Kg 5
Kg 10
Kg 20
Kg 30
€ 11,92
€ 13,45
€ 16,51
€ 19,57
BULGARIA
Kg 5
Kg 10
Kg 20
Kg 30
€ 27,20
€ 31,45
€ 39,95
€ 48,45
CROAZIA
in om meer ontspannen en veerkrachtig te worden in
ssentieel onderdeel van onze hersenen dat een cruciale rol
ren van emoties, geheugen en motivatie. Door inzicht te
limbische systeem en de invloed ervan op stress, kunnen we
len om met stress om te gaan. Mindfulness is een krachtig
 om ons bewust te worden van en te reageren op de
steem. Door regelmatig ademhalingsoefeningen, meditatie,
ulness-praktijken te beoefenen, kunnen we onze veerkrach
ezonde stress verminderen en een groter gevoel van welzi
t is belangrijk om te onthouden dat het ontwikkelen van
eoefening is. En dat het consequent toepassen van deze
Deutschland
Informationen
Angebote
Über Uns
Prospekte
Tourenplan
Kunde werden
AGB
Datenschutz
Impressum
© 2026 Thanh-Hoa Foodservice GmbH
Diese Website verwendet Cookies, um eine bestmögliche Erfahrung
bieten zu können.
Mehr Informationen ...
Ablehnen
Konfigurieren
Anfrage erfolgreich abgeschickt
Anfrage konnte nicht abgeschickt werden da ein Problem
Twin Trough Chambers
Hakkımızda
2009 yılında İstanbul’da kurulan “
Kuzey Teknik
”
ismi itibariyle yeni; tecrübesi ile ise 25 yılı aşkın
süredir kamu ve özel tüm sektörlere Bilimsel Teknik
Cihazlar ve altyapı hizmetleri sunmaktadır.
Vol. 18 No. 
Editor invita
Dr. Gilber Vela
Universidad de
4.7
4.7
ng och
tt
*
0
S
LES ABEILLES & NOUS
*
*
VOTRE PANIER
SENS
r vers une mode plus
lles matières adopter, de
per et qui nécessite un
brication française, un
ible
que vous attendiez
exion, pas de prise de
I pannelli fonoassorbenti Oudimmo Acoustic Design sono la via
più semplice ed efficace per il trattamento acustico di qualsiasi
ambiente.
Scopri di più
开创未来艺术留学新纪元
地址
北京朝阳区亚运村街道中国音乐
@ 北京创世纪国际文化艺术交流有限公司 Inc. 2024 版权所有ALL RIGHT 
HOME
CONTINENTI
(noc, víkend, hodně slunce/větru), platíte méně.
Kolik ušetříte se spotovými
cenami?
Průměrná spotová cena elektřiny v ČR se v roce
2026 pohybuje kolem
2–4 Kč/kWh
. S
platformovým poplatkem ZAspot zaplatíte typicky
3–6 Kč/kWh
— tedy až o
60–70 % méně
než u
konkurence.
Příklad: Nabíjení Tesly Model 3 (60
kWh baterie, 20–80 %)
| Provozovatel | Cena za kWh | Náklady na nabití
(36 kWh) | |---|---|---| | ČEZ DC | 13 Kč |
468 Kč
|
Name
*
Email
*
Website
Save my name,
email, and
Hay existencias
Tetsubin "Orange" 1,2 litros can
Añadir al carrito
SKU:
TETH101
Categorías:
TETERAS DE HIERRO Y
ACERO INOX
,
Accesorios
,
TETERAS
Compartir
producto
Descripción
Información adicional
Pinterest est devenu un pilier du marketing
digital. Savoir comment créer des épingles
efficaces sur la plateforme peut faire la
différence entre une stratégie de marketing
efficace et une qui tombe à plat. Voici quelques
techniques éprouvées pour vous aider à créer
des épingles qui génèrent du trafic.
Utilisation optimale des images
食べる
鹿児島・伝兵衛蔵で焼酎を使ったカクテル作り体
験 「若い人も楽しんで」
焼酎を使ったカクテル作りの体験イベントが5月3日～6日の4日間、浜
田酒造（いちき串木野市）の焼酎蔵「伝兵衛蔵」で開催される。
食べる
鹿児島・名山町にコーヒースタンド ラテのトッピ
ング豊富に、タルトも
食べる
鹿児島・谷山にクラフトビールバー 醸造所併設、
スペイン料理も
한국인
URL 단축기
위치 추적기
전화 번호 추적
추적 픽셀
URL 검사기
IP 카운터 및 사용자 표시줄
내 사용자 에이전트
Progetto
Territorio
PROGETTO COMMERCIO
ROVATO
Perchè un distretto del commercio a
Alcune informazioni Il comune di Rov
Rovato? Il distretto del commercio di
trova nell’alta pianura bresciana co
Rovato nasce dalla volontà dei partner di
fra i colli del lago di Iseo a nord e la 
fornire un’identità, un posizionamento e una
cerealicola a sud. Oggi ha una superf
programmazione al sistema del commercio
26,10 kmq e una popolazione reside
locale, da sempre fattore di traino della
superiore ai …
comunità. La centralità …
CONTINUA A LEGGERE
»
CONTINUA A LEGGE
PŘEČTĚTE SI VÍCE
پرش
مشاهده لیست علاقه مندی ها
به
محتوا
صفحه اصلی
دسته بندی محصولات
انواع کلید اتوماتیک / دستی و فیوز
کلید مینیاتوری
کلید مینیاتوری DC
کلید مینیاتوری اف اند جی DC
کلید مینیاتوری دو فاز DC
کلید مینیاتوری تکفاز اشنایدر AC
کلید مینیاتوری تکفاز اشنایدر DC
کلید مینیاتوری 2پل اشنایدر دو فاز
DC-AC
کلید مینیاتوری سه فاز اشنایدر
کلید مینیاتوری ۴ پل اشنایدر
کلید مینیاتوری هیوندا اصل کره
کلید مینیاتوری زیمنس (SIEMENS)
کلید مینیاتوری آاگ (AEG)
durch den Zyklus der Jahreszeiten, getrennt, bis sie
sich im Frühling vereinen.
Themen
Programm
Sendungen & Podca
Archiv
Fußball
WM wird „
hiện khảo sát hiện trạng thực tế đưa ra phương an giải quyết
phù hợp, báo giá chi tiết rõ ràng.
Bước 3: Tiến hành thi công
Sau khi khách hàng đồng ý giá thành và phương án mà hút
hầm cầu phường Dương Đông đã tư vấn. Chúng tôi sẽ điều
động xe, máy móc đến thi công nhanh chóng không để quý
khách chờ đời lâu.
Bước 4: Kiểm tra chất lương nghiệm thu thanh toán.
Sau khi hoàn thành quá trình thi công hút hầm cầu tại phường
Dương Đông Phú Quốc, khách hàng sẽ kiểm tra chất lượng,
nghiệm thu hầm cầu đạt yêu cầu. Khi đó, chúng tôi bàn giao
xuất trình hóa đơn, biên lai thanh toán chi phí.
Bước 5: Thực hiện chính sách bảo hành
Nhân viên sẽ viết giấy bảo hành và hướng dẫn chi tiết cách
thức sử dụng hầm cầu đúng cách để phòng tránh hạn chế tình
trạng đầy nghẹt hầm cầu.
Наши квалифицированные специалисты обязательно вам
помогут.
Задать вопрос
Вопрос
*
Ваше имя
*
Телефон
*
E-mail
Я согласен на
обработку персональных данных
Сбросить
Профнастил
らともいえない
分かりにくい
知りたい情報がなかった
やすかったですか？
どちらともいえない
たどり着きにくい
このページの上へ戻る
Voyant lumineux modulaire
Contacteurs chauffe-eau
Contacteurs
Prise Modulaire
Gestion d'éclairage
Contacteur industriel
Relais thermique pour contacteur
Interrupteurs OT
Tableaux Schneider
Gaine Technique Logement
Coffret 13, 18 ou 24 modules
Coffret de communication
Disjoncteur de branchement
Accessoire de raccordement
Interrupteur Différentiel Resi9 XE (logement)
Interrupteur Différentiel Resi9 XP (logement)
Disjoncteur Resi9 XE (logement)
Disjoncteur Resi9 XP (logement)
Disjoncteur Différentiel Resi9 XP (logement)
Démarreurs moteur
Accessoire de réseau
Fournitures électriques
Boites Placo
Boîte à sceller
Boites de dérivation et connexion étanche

■ **ASSIGNMENT**: Take the listing above and repeat exactly the lines from the one containing "Vol. 18 No." through the one containing "exion, pas de prise de", both included.

■ **SOLUTION FOR THIS TASK**:
Vol. 18 No. 
Editor invita
Dr. Gilber Vela
Universidad de
4.7
4.7
ng och
tt
*
0
S
LES ABEILLES & NOUS
*
*
VOTRE PANIER
SENS
r vers une mode plus
lles matières adopter, de
per et qui nécessite un
brication française, un
ible
que vous attendiez
exion, pas de prise de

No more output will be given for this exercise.